Comparison of multi-omics results between patients with acute myeloid leukemia with long-term survival and healthy controls

Ann Transl Med. 2022 Jan;10(2):82. doi: 10.21037/atm-21-6681.

Authors

Yang Song¹, Qishan Hao¹, Guangji Zhang¹, Qiuyun Fang¹, Zhe Wang¹, Yan Li¹, Hui Wei¹, Ying Wang¹, Erlie Jiang¹, Zheng Tian¹, Yannan Jia¹, Min Wang¹, Jianxiang Wang¹, Yingchang Mi¹

Affiliation

¹ State Key Laboratory of Experimental Hematology, National Clinical Research Center for Blood Diseases, Institute of Hematology and Blood Diseases Hospital, Chinese Academy of Medical Sciences & Peking Union Medical College, Tianjin, China.

Abstract

Background: Acute myeloid leukemia (AML) is a group of highly heterogeneous diseases, for which approximately 35-40% of patients younger than 60 years old can be cured. However, the multi-omics characteristics and immune cell infiltration (ICI) status of adult long-term survival patients with AML patients compared with healthy controls are still relatively under-explored.

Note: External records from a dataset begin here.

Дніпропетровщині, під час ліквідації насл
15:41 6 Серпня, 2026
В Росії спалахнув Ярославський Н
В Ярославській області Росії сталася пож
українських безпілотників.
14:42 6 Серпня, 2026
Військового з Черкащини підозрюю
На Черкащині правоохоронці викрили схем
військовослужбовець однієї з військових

Methods: A total of 10 healthy transplant donors (control group) and 11 long-term survival patients with AML with de novo sampling from 2019 to 2020 at the Institute of Hematology in the Hospital of Blood Diseases were enrolled. We simultaneously performed 850 K methylation and bulk RNA-seq on these 21 patients for comparing the differential gene methylation and expression levels between the two groups. The analysis of immune cell gene expression was based on 4 algorithms single sample gene set enrichment analysis (ssGSEA), EPIC, ESTIMATE and immunophenotype score (IPS) on the bulk RNA-seq data.

Results: The differential methylation positions (DMPs) of the control group was significantly higher than that of the long-term survival group (P<0.01). The hypomethylated probes for Kyoto Encyclopedia of Genes and Genomes (KEGG) enrichment is summarized as follows: the significant pathway was related to NK-cell-mediated cytotoxicity and amino acid metabolism. We also found the Differential expression genes (DEGs) of long-term survival AML were roughly similar, and the DEGs were highly relevant to the cellular amino acid metabolic process pathway by gene set enrichment analysis (GSEA). Based on the further univariate and multivariate Cox survival analyses in GSE37642, genes crosslinked of DEGs and DMPs: LOXL1 and PDZRN4, which characterized as hypomethylated and upregulated, may become an AML prognostic marker (P<0.05). Besides, compared with the long-term-survival AML patients who discontinued chemotherapy after >3 years and the healthy donors, T cell-, natural killer cell-, MHC- and effector cell (EC)-related genes were downregulated; suppressor cells (SC) and checkpoint (CP) cells were significantly upregulated in the long-term-survival AML patients who discontinued chemotherapy after <3 years.

Conclusions: In terms of DNA methylation, RNA expression and ICI, AML patients with long-term survival were slightly different than that of healthy people. The profile of long-term AML survivors, especially those who discontinued chemotherapy less than 3 years, still differed from that of healthy people.

Keywords: Acute myeloid leukemia (AML); RNA-seq; immune cell infiltration (ICI); long-term survival.